Awan dingin berwarna hitam pekat menyelimuti sore bulan Agustus, suatu hal aneh pada daerah tropis seperti ini. Pihak berwenang mengatakan bahwa tahun ini sebagai 'kemarau basah', suatu musim kering yang masih diguyur hujan ringan.
Di tengah pandemi kehidupan menjadi sebuah neraka kecil, orang muak dengan segala perubahan yang ada. Begitu pula kehidupan sosial yang terus berdinamika pada setiap sisi terjauh dan paling dalam. Kini cerita teralih pada adegan sosial yang biasa ditemui di negeri antah berantah. Ya pada suatu sore cerita ini dimulai.
Ozoz: "Aku sakit, badan terasa lemas, pusing, mual... Aku ingin diinfus saja!"
Suster: "Sebentar saya periksa dulu Pak"
Suster memeriksa segala tanda vital dari tubuh Ozoz sebagai pasien, tak sampai dari lima menit pemeriksaan usai dan memperoleh hal yang normal.

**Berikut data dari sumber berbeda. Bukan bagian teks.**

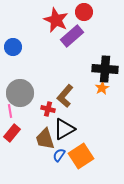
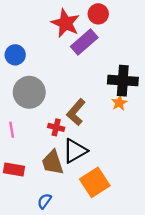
gray circle: (20, 93) -> (29, 92), moved
red rectangle: (12, 133) -> (14, 170), moved, turned 60
blue semicircle: (59, 155) -> (44, 201), moved

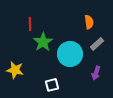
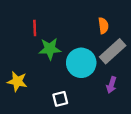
green star: (43, 42) -> (50, 49), turned 30
gray rectangle: (97, 44) -> (113, 51), size x1.6

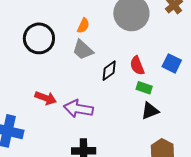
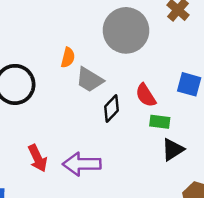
gray trapezoid: (83, 50) -> (90, 80), moved
red arrow: (46, 98) -> (38, 158), turned 55

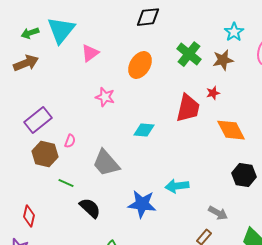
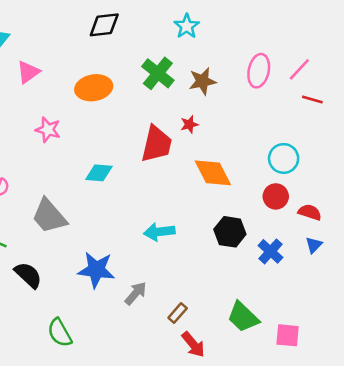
cyan star: (234, 32) -> (187, 26), moved
orange ellipse: (140, 65) -> (94, 88), turned 48
cyan arrow: (177, 186) -> (159, 232), moved
gray arrow: (218, 213) -> (136, 293), moved, turned -78

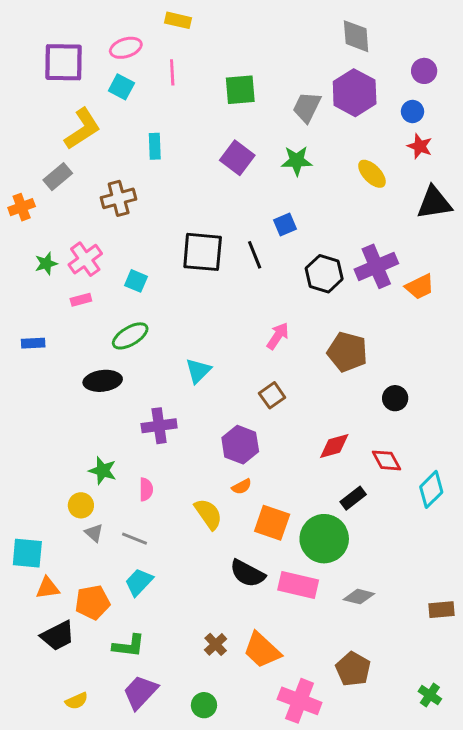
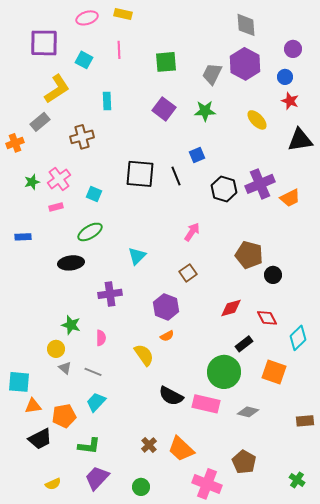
pink ellipse: (126, 48) -> (87, 18), moved
brown pentagon: (347, 352) -> (249, 255), moved
orange square: (272, 523) -> (274, 372), moved

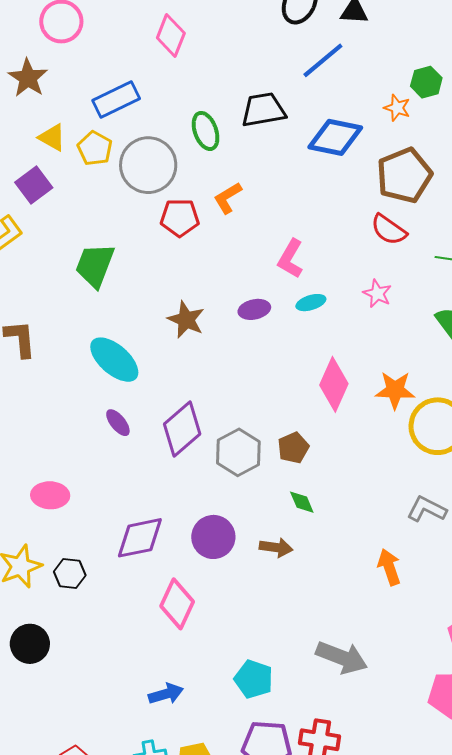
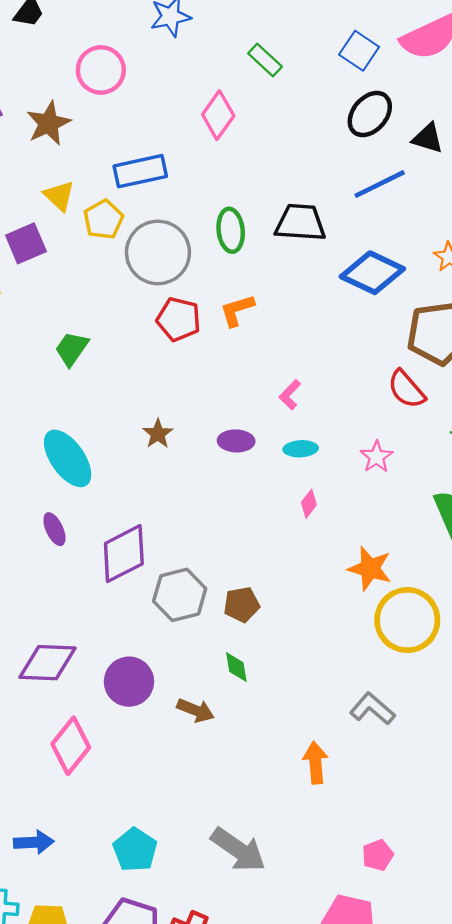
pink L-shape: (290, 259) -> (290, 395), size x0.7
green trapezoid: (95, 265) -> (72, 349), size x0.7
brown star: (186, 320) -> (158, 434), size x0.7
pink diamond: (334, 384) -> (309, 504), moved, size x0.5

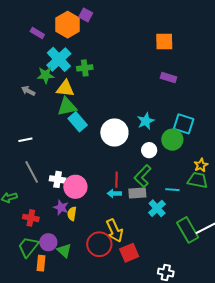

Suster: "Pak, dari pemeriksaan semua tanda vital bapak bagus; tensi masih bagus 120/80 mmHg, nadinya bagus 85 kali permenit, pernafasan bapak juga bagus 20 kali permenit dan suhu badan 36,5°C. Melihat kondisi bapak, bapak hanya cukup istirahat dan minum obat".

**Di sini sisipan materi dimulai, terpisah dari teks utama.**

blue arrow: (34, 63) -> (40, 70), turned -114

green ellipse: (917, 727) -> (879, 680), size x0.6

Ozoz: "Tapi aku sakit, suster! Aku ingin dirawat saja!"
Suster: "Bapak masih bisa makan dan minum kan?"
Ozoz: "Masih, tapi saya ingin dirawat saja! Kalau suster menolak saya telpon direktur rumah sakit! Saya dari kelompok Tinju Preman".
Suster: "Oh begitu"
Ozozo: "Sebentar saya telpon direktur dan saya minta gratis, saya tidak mau tahu!"
Suster kembali ke nurse station berbincang dengan rekannya, dan kebijakan keluar. Kebijakan yang melemahkan hukum dan memperkuat peran Tinju Preman. Takut dan penguasa menjadi jalan tol yang lurus dan mudah.